— Exercise set —
1) In the passage on MLR and risk adjustment, what minimum share of premium dollars must individual and small group plans spend on medical expenses?
2) Please list every type of health plan that the passage on MLR and risk adjustment names in its MLR spending requirements.

— Supplied passage —
>>>
MLR was first introduced with the Affordable Care Act (ACA). MLR was instituted to mitigate premium increases, help establish more transparency and accountability, and increase the value that consumers receive for their premium dollars.
MLR requirements mandate that health insurance companies use most of their premium dollars to provide health care and improve quality for plan enrollees. Individual and small group plans are mandated to spend at least 80% of premium dollars on medical expenses. Large group plans, Medicare Advantage plans, and Medicaid managed care plans must spend at least 85% on medical expenses and quality improvement initiatives.
Plans want to keep their MLR low but not lower than 80% or 85%. If a health plan’s MLR is lower than the requirement, they must issue rebates to their members to make up for overestimating what the medical spend would be.
It is important to consider the MLR because plans must provide rationale for an increase in premiums. MLR requirements restrict payers from increasing their premiums solely to increase profits. Profit margins across plans are variable, with some health plans profiting as low as 2%.
Risk adjustment is a methodology used to attach a person’s health status to a number (risk score). This process is used to help predict healthcare costs, and plans rely on providers to code accurately and completely to capture the patient’s entire health status.
Health plans receive funds based on their membership’s risk scores which can vary at the county level (more funds are given for higher risk populations). For example, Albany county has a risk score of 2.14, while Boulder county has a 0.81 risk score in Medicare Advantage for 2020. Risk adjustment is important because it is a way for health plans to appropriately budget and ensure they’re being compensated appropriately for their pool of members.
Risk adjustment is not the same as underwriting—a process insurance companies previously used to determine if a person was an acceptable risk, and if so, how much to charge in premiums based on their medical history. The ACA does not allow health plans to charge a member a different premium based on their medical history or preexisting conditions.
<<<
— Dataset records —
>>>
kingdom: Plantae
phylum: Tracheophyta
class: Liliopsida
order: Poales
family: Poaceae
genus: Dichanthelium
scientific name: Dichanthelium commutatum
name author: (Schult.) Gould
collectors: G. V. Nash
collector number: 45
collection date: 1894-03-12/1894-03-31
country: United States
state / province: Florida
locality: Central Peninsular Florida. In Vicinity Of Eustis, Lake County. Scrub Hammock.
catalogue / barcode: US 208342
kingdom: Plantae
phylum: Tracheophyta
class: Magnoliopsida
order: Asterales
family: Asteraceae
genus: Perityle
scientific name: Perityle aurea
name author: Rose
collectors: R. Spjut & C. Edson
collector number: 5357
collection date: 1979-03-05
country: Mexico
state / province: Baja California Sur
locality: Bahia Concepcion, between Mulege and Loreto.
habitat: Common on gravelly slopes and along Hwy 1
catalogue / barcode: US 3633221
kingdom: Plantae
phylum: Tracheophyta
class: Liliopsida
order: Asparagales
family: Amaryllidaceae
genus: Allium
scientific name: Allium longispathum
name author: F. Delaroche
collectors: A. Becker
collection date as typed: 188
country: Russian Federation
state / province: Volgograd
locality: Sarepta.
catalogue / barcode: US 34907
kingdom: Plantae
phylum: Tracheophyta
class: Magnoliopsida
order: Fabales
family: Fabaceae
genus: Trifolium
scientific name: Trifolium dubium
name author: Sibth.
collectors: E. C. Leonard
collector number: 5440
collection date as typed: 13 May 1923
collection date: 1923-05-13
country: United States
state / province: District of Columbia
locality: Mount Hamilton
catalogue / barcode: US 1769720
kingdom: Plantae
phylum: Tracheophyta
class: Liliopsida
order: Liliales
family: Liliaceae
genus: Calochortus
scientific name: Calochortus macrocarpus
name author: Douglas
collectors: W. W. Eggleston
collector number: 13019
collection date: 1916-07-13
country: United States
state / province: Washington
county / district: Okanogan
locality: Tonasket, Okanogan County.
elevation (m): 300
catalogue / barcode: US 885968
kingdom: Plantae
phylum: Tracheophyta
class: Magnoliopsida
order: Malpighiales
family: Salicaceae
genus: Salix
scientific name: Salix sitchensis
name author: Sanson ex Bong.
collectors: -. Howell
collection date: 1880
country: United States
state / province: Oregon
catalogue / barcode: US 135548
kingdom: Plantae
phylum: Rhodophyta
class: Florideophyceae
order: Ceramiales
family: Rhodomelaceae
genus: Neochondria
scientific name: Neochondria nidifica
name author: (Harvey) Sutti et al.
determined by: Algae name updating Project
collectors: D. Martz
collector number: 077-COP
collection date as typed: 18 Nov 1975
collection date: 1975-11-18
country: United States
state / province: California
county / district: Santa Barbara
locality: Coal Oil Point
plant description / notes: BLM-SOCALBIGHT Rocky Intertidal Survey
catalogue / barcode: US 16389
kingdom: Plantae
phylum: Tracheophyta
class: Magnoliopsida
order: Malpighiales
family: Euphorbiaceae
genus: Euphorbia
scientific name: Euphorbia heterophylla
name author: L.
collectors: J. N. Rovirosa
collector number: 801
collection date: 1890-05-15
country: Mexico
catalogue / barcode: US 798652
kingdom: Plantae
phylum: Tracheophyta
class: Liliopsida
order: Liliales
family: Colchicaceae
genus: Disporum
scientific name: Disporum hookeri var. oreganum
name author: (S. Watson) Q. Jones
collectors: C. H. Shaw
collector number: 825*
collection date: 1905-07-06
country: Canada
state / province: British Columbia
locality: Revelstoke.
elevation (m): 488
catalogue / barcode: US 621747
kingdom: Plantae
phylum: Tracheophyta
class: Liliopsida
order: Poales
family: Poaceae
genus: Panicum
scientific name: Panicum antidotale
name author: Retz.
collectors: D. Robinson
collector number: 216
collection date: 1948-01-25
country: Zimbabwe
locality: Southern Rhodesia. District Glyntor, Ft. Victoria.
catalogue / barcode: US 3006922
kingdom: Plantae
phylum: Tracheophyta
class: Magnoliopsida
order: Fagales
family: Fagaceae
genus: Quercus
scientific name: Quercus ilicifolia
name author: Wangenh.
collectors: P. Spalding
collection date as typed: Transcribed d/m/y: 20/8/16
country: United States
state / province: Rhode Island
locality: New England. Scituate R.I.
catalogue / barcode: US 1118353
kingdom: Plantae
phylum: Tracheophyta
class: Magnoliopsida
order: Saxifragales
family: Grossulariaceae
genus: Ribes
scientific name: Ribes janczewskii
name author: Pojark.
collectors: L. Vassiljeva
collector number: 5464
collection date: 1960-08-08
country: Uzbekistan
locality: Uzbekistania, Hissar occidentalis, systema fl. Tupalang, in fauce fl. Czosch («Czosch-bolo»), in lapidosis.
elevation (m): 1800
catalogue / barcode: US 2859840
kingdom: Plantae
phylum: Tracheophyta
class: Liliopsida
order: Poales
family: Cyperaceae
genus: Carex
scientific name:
<<<
— Numbered responses —
1) At least 80%.

2) Individual plans, small group plans, large group plans, Medicare Advantage plans, Medicaid managed care plans